A última tentação cinéfila
O ator Willem Dafoe é um dos homenageados do Lisbon & Sintra Film Festival: entre os seus títulos mais emblemáticos inclui-se A Última Tentação de Cristo, de Martin Scorsese, filme gerado num contexto de produção de Hollywood que já não existe.
Willem Dafoe, americano, 64 anos, é um ator gloriosamente inclassificável. Não encaixando no típico estatuto de “estrela”, também nunca se deixou devorar por qualquer imagem estereotipada (à maneira de um Robert Downey Jr., talento invulgar há mais de uma década desperdiçado na personagem de Homem de Ferro dos filmes da Marvel).
A versatilidade de Dafoe faz que, numa filmografia de mais de uma centena de títulos, haja momentos dispensáveis. Ainda assim, todos eles refletem uma disponibilidade criativa e um genuíno sentido de risco raros no universo dos atores, americanos ou não. O ciclo de homenagem que lhe está a ser dedicado pelo LEFFEST (a decorrer até dia 24) é sintomático das suas qualidades. Na sua didática brevidade, inclui mesmo dois filmes preciosos, muito pouco vistos: Viver e Morrer em Los Angeles (1985), policial apocalíptico de William Friedkin, e Auto Focus (2002), de Paul Schrader, admirável retrato interior da televisão dos EUA nos anos 1960-70 que, além do mais, nunca teve estreia comercial no nosso país.
Exemplo radical dos riscos que Dafoe tem sabido correr encontramo-lo em A Última Tentação de Cristo (1988), de Martin Scorsese, também incluído na programação do festival. Três décadas depois, a memória das suas atribulações “polémicas” não basta para compreendermos a origem filosófica e as motivações afetivas do trabalho de Scorsese. Não se trata, de facto, de um medíocre objeto de “contestação” religiosa, desrespeitador das crenças seja de quem for. A sua perturbação começa no facto de o autor se situar, convictamente, no interior da própria religião que encena (ou reencena, já que estamos perante uma personagem presente em todas as épocas da história do cinema).

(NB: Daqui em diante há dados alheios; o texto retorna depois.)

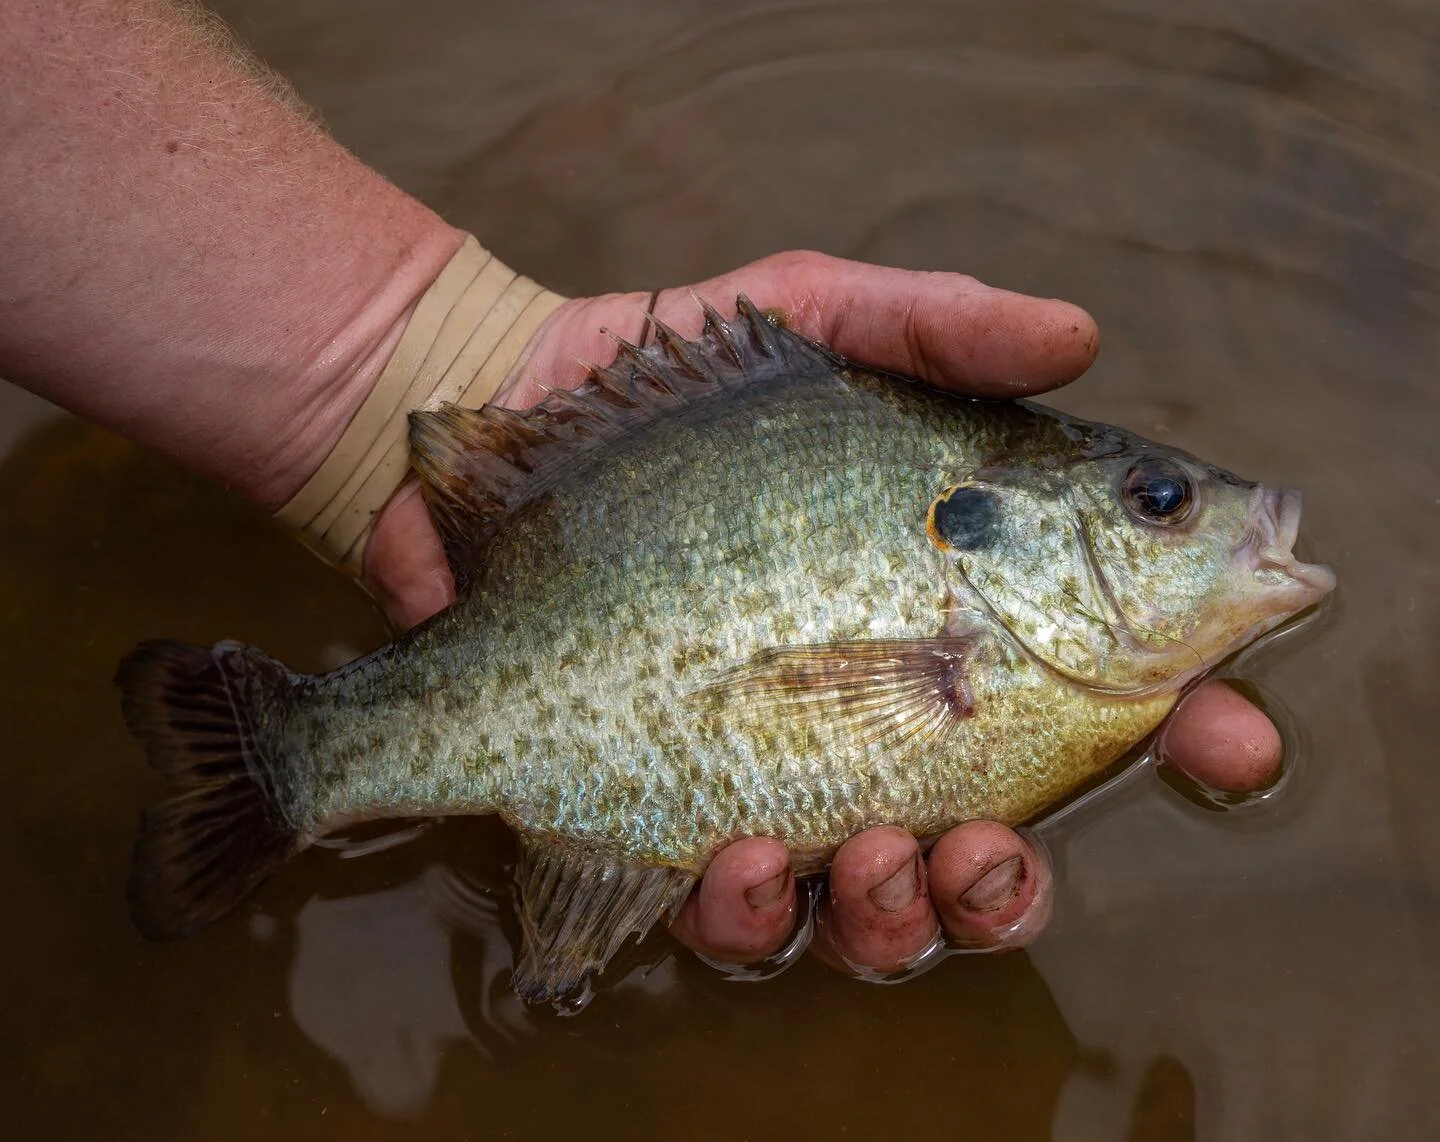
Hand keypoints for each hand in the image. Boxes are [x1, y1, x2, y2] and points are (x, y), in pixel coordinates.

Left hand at [364, 250, 1283, 976]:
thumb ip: (937, 329)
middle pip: (984, 854)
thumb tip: (1078, 335)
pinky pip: (719, 913)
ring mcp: (761, 780)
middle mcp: (871, 718)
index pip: (1104, 691)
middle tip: (986, 852)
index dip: (1189, 726)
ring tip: (874, 866)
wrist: (496, 414)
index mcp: (946, 617)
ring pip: (864, 915)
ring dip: (891, 921)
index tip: (1231, 735)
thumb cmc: (674, 380)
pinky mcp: (646, 816)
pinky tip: (732, 858)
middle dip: (1005, 886)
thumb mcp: (811, 318)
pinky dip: (746, 910)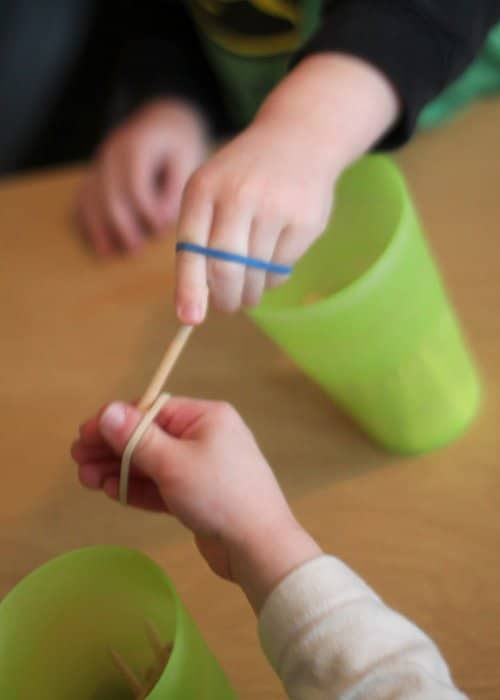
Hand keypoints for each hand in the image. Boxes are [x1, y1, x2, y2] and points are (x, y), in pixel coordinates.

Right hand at [72, 398, 319, 610]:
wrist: (259, 548)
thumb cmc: (219, 495)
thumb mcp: (173, 463)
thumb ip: (137, 437)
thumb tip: (108, 410)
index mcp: (206, 418)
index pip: (152, 410)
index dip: (115, 422)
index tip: (83, 435)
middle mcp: (206, 437)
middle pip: (150, 437)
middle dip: (113, 449)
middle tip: (78, 461)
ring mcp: (203, 468)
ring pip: (154, 464)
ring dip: (121, 470)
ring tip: (87, 480)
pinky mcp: (200, 496)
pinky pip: (164, 486)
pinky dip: (140, 489)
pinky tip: (113, 491)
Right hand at [76, 99, 208, 255]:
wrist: (162, 117)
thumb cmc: (180, 143)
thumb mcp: (187, 158)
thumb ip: (175, 189)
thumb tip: (161, 222)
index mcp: (137, 146)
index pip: (136, 187)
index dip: (148, 213)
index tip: (162, 229)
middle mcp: (111, 153)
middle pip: (109, 197)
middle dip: (122, 227)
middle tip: (136, 249)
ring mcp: (99, 163)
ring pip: (90, 200)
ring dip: (100, 230)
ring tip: (110, 254)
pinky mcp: (94, 174)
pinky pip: (82, 199)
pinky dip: (86, 223)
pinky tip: (95, 245)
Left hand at [175, 117, 334, 322]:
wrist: (298, 138)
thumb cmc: (243, 177)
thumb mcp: (210, 192)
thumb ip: (198, 240)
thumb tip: (192, 306)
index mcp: (204, 189)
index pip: (191, 249)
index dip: (189, 288)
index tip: (189, 318)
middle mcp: (238, 195)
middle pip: (225, 269)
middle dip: (225, 299)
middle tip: (228, 306)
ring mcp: (275, 206)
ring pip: (255, 273)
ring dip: (250, 292)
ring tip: (250, 287)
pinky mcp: (305, 220)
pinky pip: (281, 268)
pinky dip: (272, 278)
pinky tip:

O regresso a A Última Tentação de Cristo adquire novos e pertinentes contornos simbólicos através de declarações recentes de Scorsese, considiversidade derando que os atuais filmes de super-heróis, nomeadamente com chancela Marvel/Disney, já “não são cinema”. O seu ponto de vista tem suscitado muitas reações mais ou menos severas (inclusive de Robert Downey Jr.), quase todas enredadas num maniqueísmo pueril entre “bom” e “mau” cinema. De tal modo que o próprio Scorsese decidiu sistematizar as suas ideias num magnífico artigo publicado em The New York Times (4 de novembro). No centro da sua argumentação está um duplo reconhecimento: primeiro, que os filmes de super-heróis resultam da aplicação de fórmulas de produção e narrativa sem risco, ignorando o “confronto com o inesperado” que o cinema sempre procurou; segundo, que tais filmes detêm um poder de ocupação das salas de todo o mundo que leva à marginalização de tudo o que é diferente, destruindo a própria cinematográfica (e, acrescento eu, deseducando os espectadores para essa mesma diversidade).
Qual a relação desta discussão com A Última Tentação de Cristo? Pois bem, este é um filme gerado no coração de Hollywood, com chancela de um grande estúdio (Universal Pictures), parecendo difícil imaginar que, agora, algum grande estúdio desse luz verde a semelhante projeto. É essa a tragédia: a indústria audiovisual mais poderosa do mundo está a ceder a uma lógica normativa que pode anular a versatilidade artística e comercial que define mais de um século da sua (e da nossa) história.
Sintoma esclarecedor: o projeto do mais recente filme de Scorsese, O Irlandês, foi rejeitado pelos estúdios de Hollywood, acabando por ser financiado por uma plataforma de streaming, a Netflix. O que, entenda-se, nos conduz a outra tragédia dos nossos dias: a Netflix dá-se ao luxo de não exibir o filme nas salas de muitos países, incluindo Portugal, aliás nem sequer parecendo empenhada em promover minimamente o seu “produto”. No respetivo site, gastam-se meia dúzia de linhas (literalmente!) para se concluir que se trata de um “aclamado filme de Martin Scorsese”. Sinal dos tempos: com a “aclamação” virtual morre o gosto cinéfilo.